▸ EXERCISE PROMPT
From the records below, return each line that contains the string "instances", copying every such line in full.

▸ WORKING DATA
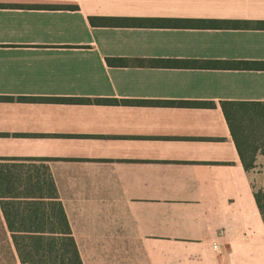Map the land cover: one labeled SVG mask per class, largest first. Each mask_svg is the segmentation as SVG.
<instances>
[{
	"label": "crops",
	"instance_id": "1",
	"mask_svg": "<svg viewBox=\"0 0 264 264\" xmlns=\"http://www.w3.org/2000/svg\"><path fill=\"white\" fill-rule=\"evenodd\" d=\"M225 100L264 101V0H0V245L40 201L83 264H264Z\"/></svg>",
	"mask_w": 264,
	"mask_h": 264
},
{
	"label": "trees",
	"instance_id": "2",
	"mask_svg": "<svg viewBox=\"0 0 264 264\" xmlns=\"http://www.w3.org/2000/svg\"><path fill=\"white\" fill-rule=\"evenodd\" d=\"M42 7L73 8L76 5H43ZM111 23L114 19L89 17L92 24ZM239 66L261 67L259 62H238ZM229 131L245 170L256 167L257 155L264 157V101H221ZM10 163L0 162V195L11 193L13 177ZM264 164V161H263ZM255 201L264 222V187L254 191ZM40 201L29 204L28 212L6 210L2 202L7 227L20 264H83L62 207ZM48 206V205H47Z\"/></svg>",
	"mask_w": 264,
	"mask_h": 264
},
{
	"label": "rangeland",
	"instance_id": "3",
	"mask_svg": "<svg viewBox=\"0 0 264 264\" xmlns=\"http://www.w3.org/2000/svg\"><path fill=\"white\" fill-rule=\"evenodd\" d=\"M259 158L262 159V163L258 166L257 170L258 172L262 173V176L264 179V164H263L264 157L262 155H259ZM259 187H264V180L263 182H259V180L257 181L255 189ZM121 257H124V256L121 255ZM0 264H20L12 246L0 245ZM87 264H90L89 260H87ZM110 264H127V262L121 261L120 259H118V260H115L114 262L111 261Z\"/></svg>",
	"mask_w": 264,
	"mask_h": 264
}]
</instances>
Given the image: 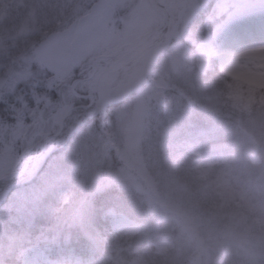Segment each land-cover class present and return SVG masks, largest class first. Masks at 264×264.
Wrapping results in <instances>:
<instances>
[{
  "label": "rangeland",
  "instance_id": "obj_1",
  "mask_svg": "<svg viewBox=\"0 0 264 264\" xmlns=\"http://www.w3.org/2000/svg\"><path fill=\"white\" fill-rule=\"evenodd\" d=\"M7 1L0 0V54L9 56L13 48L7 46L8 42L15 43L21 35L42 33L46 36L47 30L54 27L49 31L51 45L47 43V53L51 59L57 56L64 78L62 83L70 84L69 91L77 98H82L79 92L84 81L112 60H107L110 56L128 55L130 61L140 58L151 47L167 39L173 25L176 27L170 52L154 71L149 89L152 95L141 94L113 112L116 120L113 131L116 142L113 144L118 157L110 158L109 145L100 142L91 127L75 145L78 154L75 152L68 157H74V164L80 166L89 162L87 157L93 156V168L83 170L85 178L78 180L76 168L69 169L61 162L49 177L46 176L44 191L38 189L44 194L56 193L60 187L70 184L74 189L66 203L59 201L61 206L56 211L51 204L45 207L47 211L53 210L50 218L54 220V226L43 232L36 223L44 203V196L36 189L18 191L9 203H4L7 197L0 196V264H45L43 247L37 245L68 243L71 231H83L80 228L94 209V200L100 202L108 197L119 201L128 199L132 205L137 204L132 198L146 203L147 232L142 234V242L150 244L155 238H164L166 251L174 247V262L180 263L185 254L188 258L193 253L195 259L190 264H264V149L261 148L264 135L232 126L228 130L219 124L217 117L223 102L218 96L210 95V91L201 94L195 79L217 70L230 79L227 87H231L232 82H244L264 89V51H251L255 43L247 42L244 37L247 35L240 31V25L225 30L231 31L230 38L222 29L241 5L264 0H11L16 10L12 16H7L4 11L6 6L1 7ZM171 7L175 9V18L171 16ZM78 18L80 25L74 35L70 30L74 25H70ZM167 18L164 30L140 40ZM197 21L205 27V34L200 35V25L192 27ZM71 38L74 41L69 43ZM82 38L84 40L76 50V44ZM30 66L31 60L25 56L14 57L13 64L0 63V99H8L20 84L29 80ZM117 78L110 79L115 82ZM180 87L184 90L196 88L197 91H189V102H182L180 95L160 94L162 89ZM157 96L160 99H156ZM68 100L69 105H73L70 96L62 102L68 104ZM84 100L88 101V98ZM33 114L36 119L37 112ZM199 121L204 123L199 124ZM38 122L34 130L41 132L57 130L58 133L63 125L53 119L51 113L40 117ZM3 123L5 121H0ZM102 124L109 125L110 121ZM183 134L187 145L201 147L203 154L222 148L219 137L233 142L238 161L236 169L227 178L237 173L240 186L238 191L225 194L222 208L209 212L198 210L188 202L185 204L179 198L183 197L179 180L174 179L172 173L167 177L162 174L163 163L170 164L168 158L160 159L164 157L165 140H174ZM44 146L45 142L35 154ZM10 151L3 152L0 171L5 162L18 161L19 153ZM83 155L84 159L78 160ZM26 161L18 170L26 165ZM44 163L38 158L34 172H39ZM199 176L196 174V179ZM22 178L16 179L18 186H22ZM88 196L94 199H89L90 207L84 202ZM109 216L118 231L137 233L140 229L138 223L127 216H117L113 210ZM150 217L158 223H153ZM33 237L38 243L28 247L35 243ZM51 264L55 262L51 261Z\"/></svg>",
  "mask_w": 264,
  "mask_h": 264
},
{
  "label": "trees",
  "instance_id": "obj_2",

▸ TASK RESULT
<instances>
</instances>
Wrapping results in <instances>:
<instances>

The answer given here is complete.